Verilen metin:

****

“Kapitalizmin En Yüksek Aşaması Emperyalizm”in Kültürü Bugün Hangi Aşamada?

Dünyanın herhangi bir ülkesindeki bir insan için Walt Disney, Coca-Cola, McDonalds, Holywood, rock’n roll, kot pantalon, Marlboro vesaire vesaire diye uzayıp giden bir listenin bugün bile ilk çağrışımları arasında kesinlikle emperyalizm yer alır diye düşünüyorum. “Bugün bile” dememin nedeni bu tür bir listenin eski bütünlüğünden ve anlamından önemli şeyler yitirmiş olmasıdır.

Evet, Walt Disney bugün de çocuklara dönük bir eğlence sektörünün en önemli firması. Pixar gibi dönemin parlak kurumlarıyla önce işbirliği yapıp sonra da onları satın alarak yoluna devam ediyor. Ancak Mickey Mouse ya da Vak Vak Amca gibi simge karakterlerin yokluğunda Walt Disney’in eski Walt Disney olduğunu söylemek zor.

Reklamlarda iftar sofralarının vazgeçilmez içeçeği olarak sunulan Coca-Cola için de benzer şeyleri söylemek mümkün. Üstelik bu reklamlarda sadece geleneksel kalabalık aile iftarlarını değil aynı zamanda maden işçilerinin yeraltı iftarlarını da izliyoruz. Ayrıca son icadımız Cola-Turka’yı da kültürel anlamda Coca-Cola’dan tamamen bağımsız bir olgu olarak ele almak da doğru olmaz.

Şimdilerde tartışmasız McDonalds hamburgerlerinden daha fazla pizza ve hepsinden de daha fazla lahmacun ve döner ekmek satışı oluyordur. Tamam, eskiden de bu ülkede McDonalds’a hücum edilmezdi ama McTurco diye bir menü kesinlikle yenidir.

****

Çıkarılan veriler:

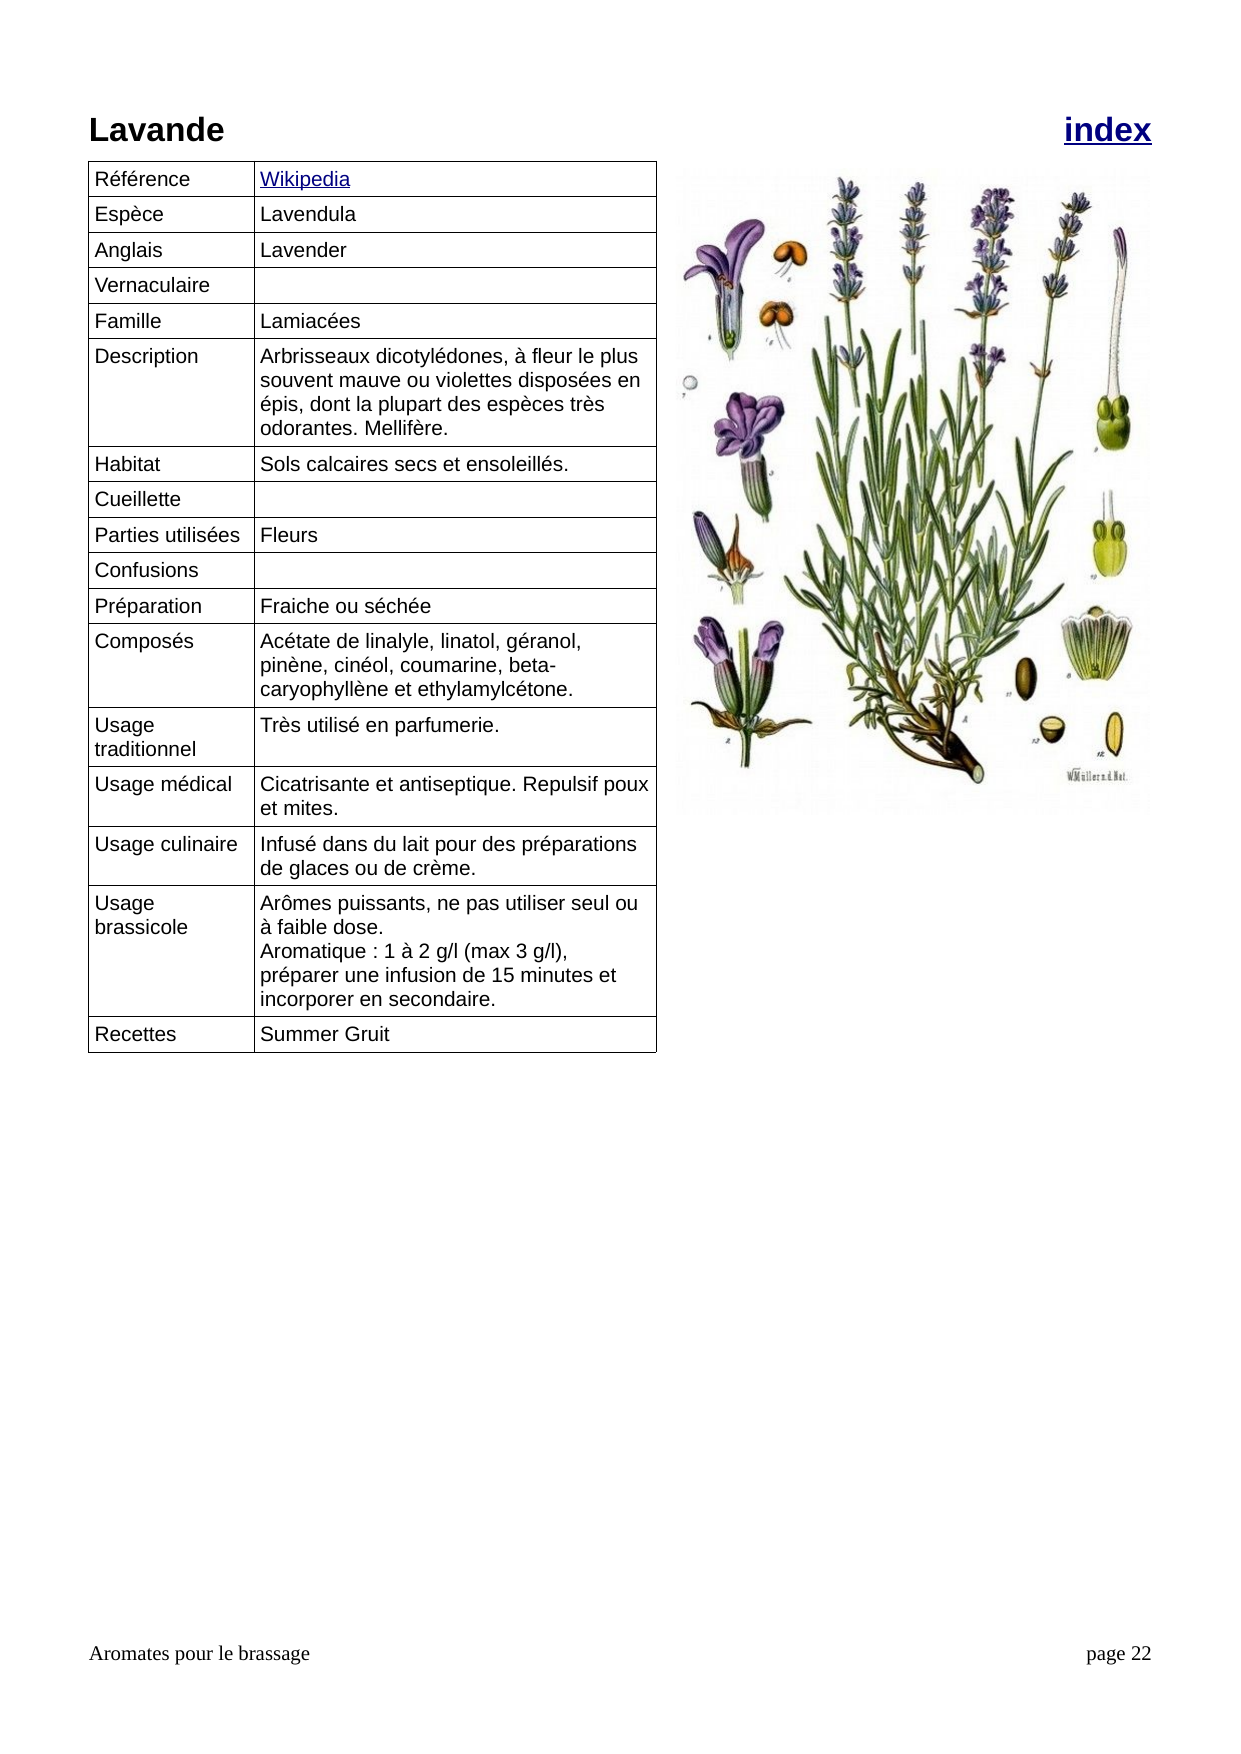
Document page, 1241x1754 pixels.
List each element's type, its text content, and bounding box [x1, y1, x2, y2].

table_cell Fleurs [255, 518, 656, 552]
table_cell Composés [89, 624, 254, 707]
table_cell Cicatrisante et antiseptique. Repulsif poux et mites. [255, 767, 656, 826]
table_cell Usage médical [89, 767, 254, 826]
table_cell [255, 553, 656, 588]
table_header Référence [89, 162, 254, 196]
table_cell Lavendula [255, 197, 656, 232]
table_cell Habitat [89, 447, 254, 481]
table_cell [255, 482, 656, 517]
table_header Wikipedia [255, 162, 656, 196]
table_cell Infusé dans du lait pour des préparations de glaces ou de crème. [255, 827, 656, 885]
table_cell Description [89, 339, 254, 446]
table_cell [255, 268, 656, 303]
table_cell Arbrisseaux dicotylédones, à fleur le plus souvent mauve ou violettes disposées en épis, dont la plupart des espèces très odorantes. Mellifère. [255, 339, 656, 446]
table_cell Fraiche ou séchée [255, 589, 656, 623]
table_cell Arômes puissants, ne pas utiliser seul ou à faible dose. Aromatique : 1 à 2 g/l (max 3 g/l), préparer une infusion de 15 minutes et incorporer en secondaire. [255, 886, 656, 1016]
table_cell Confusions [89, 553, 254, 588]
table_cell Parties utilisées [89, 518, 254, 552]
table_cell Acétate de linalyle, linatol, géranol, pinène, cinéol, coumarine, beta-caryophyllène et ethylamylcétone. [255, 624, 656, 707]
table_cell Usage culinaire [89, 827, 254, 885]
table_cell Très utilisé en parfumerie. [255, 708, 656, 766]
table_cell Lavender [255, 233, 656, 267]
picture [675, 168, 1150, 815]
table_cell Recettes [89, 1017, 254, 1052]
table_cell Lamiacées [255, 304, 656, 338]
table_cell Usage brassicole [89, 886, 254, 1016]
table_cell Préparation [89, 589, 254, 623]
table_cell Cueillette [89, 482, 254, 517]
table_cell Famille [89, 304, 254, 338]
table_cell Anglais [89, 233, 254, 267]
table_cell Vernaculaire [89, 268, 254, 303]
table_cell Summer Gruit [255, 1017, 656, 1052]
table_cell Espèce [89, 197, 254, 232]
subtitle Lavande index [88, 109, 1152, 148]
table_cell Usage traditionnel [89, 708, 254, 766]
table_cell Sols calcaires secs et ensoleillés. [255, 447, 656, 481]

****

Görevler:
- A) Emperyalizm kültürü üzerine yazıya göre kesinlikle yeni olan menünün adı nedir?
- B) Emperyalizm kültürü üzerine yazıdan "Reklamlarda iftar sofralarının" sözleriyle başlayan yerden "da doğru olmaz." sözlerine kadar her şeyi hiç değiştirmeden kopyalayın.
- C) Aşağıdaki ifadelerin emperyalizm kültürü üzerine yazıyla uyuşup uyuşmadığını belirtin. Her biri için "evet" ya da "hayır" deyin ve yazıdan belirleyici sözleri tam olarak alıntılayın.
(i) Coca-Cola reklamlarında maden işçilerinin yeraltı iftarları da gösterilir.
(ii) Eskiden bu ülkede McDonalds'a hücum edilirdi.
(iii) Cola-Turka, kültürel anlamda Coca-Cola'dan tamamen bağımsız bir olgu olarak ele alınmalıdır.
Bu verilere ihtiyacınız olmayacak.

Yanıtlar:
- A) McTurco.

- B)
Reklamlarda iftar sofralarının vazgeçilmez içeçeği olarak sunulan Coca-Cola için de benzer şeyleri söylemek mümkün. Üstelik bu reklamlarda sadece geleneksel kalabalık aile iftarlarını değil aynı zamanda maden işçilerinin yeraltı iftarlarını da izliyoruz. Ayrıca son icadımız Cola-Turka’yı da kültürel anlamda Coca-Cola’dan tamamen bağımsız bir olgu olarak ele almak da doğru olmaz.

- C)
(i) Evet: "maden işçilerinin yeraltı iftarlarını da izliyoruz"
(ii) Hayır: "eskiden de bu ülkede McDonalds’a hücum edilmezdi"
(iii) Hayır: "Cola-Turka’yı da kültürel anlamda Coca-Cola’dan tamamen bağımsız bir olgu olarak ele almak da doğru olmaz"